The devils he is referring to are the men he works with, they find his ‘posh’ voice amusing—his early years of private education have left an indelible mark. His accent doesn’t sit well with the rest of his workaday clothes or the wide flat cap that all workmen seem to wear.
The sharp ‘ding-a ling’ of a bicycle bell, gives him a start. Outside the house are those very Devils, his workmates, all anxious to ride the three miles to Weybridge, they all work in the Airscrew Factory. Then the sing-song voice of Taffy Rees is heard—his years of singing in a Male Voice Choir have also left their mark. He moved his family from the Welsh Valleys a few years ago, looking for work in the prosperous South of England, like so many other men from all around the country.
“Come on Charlie, it’s gettin’ late, we’ll hafta’ get a move on”.
. His wife Ethel sorts out his shirt button mismatch and says quietly.
“Tell them to go Charlie, you know what they’ll do, it’ll be a race to see who can clock in first, you’ve got plenty of time to get there before the hooter goes”.
Ignoring her good advice, he calls through the window.
“Hang on, I’m nearly ready”.
She looks at him in frustration, as she tucks a scarf around his chest, it may be sunny, but it is quite windy, and he still has a bit of a cough.
Like so many others he has not been able to work for the last few weeks because of the ‘flu epidemic. He needs to earn some money— no money, no food. Another shout comes from outside, more urgent this time
Deirdre pushes away her plate, for her the porridge has lost its appeal. But not for Donald, he is the first to claim it, he is always first off the mark. He speaks quickly, in the way that young children do.

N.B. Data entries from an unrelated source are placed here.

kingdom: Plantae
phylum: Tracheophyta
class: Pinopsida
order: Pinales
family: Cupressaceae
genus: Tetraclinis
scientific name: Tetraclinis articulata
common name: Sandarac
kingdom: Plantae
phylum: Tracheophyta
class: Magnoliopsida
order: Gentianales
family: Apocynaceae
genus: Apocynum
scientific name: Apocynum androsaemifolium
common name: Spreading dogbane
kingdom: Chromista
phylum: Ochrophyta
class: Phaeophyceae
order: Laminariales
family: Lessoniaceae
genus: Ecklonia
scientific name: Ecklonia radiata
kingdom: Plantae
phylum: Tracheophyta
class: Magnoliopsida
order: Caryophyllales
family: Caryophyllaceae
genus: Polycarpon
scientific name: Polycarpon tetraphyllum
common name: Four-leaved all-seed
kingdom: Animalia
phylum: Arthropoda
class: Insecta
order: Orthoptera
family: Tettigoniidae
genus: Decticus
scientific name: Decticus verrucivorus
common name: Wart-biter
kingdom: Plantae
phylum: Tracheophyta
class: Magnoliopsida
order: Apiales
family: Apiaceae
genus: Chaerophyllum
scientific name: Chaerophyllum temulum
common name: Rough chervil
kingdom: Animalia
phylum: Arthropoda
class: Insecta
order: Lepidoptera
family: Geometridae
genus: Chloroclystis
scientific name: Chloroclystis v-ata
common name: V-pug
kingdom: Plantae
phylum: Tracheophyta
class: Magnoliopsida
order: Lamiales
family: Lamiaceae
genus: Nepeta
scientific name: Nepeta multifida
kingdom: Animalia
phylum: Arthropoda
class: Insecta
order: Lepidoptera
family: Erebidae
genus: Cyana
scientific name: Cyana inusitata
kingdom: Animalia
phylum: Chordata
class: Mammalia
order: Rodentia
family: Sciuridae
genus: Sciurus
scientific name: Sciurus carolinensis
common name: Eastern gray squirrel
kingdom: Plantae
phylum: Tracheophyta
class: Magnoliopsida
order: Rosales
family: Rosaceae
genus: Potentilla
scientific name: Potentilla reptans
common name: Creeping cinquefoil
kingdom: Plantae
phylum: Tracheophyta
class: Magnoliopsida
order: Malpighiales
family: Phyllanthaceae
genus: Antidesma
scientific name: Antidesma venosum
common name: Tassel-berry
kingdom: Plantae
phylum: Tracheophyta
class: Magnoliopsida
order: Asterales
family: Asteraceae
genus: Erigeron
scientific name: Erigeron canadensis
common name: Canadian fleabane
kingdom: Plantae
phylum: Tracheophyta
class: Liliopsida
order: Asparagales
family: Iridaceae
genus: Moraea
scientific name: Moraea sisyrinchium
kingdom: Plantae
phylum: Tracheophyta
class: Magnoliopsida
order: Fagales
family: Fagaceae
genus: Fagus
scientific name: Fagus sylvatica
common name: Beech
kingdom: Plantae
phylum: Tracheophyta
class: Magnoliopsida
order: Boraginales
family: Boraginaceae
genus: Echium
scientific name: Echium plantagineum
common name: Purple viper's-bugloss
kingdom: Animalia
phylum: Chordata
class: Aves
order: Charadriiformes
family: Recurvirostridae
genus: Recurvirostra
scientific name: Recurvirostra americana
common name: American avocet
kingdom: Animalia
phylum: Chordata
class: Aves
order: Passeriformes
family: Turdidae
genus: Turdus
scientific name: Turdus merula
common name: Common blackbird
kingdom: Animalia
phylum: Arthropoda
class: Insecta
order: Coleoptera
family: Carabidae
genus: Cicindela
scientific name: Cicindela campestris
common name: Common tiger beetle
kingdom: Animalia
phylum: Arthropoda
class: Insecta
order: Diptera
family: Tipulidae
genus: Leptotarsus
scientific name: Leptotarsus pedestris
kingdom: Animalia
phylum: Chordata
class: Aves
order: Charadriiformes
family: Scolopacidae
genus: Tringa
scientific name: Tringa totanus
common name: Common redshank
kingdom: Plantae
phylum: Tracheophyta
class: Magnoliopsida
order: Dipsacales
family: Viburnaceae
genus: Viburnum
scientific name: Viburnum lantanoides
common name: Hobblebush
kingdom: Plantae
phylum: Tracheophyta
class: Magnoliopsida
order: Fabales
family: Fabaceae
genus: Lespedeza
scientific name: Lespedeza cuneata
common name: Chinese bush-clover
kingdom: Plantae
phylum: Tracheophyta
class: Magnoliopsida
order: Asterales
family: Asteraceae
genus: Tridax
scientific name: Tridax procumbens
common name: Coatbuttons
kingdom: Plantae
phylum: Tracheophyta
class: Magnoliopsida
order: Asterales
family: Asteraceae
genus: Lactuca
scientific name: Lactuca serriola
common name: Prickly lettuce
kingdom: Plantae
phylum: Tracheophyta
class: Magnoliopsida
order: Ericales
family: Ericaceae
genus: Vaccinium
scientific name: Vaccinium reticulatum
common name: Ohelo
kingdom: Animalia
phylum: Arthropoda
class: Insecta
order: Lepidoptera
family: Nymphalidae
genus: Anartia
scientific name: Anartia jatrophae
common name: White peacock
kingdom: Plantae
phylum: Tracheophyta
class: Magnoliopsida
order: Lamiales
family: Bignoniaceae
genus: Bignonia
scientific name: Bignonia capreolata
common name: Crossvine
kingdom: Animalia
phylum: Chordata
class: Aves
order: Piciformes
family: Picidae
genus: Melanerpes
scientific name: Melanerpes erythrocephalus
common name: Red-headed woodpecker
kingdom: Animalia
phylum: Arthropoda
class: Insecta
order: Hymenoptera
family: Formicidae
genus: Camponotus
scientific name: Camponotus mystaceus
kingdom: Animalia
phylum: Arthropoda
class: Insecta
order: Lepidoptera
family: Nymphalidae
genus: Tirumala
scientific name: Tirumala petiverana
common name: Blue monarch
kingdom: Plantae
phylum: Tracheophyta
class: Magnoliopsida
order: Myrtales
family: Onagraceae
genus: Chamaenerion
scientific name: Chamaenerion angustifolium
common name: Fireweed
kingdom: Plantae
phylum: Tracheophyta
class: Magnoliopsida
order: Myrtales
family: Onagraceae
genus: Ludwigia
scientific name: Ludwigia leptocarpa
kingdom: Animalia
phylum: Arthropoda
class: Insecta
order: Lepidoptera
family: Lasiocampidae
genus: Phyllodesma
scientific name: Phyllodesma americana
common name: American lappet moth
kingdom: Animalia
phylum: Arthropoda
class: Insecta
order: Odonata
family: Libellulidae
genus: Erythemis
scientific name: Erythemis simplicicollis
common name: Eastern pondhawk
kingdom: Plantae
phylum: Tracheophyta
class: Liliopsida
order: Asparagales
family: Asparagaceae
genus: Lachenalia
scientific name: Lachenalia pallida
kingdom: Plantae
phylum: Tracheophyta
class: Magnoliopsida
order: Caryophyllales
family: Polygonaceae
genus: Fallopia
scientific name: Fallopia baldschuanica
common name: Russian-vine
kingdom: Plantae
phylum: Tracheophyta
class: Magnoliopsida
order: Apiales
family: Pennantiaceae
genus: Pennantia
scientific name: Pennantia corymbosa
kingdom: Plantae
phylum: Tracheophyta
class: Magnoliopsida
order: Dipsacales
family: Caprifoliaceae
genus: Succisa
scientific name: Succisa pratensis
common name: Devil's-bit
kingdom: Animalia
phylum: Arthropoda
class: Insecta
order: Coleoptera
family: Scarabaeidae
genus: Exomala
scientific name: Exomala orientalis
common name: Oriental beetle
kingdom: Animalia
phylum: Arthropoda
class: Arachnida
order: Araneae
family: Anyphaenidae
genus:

“I knowed you were goin to leave your porridge Didy”.
Deirdre shakes her head.
“You don’t say knowed Donald, what you should have said is, I knew you were leaving your porridge”.
Donald looked over to his Mum for support, she just gives him one of those smiles that mother give.
“Your sister’s right, but we all know what you mean lovie”.
“I never knewed that mummy”.
Defeated by the logic of a young child, Deirdre sips her cup of milk, her eyes are again on her father as he pulls his large cap tightly over his head, he puts a finger to his lips and under his breath he says.
“It’s only the way that young children think, he’ll soon learn”.
His whisper caused him to cough, the hacking cough of a heavy smoker, except that he has never smoked.
There’s another shout from outside. He quickly kisses his wife and waves to the children. They hardly look up from their breakfast. Deirdre gives him a sweet smile and a little wave. Her gaze lingers on the closing front door.
Deirdre was named after the beautiful young heroin in the Irish play ‘Deirdre of the sorrows’, by John Millington Synge. Now at the age of thirteen she has turned out to be just like the young woman in the play, tall and elegant with snow white skin and jet-black hair. I am surprised that my mother, who was quite superstitious and interested in any sort of mythology, would choose the name Deirdre. For as well as being the name of the most beautiful woman, it also means sorrow. A word that so inadequately describes the events of that day in nineteen thirty-four. A day that would haunt Deirdre for the rest of her tragically short life, and after many years of reliving that saddest of days, she would take her own life. Just like the heroin in the play.
With the noise of bicycle chains meshing with cogs and gears, the men’s voices fade. Ethel wipes the misty window and watches the group of men disappear around the top of the road. All is quiet except for the approaching sound of iron studded boots on the road, men are walking in groups to wherever they work locally. She waves to Mr Austin, a friend of Charlies’, he is a topman in the Gogmore Lane foundry, a highly skilled job, making the patterns for whatever is to be cast, a famous Chertsey bell or maybe a large clock face for a Church somewhere. The products from this small foundry are to be seen in every corner of the country and even beyond, from a common manhole cover to the intricate design of a pair of gates for a fine house.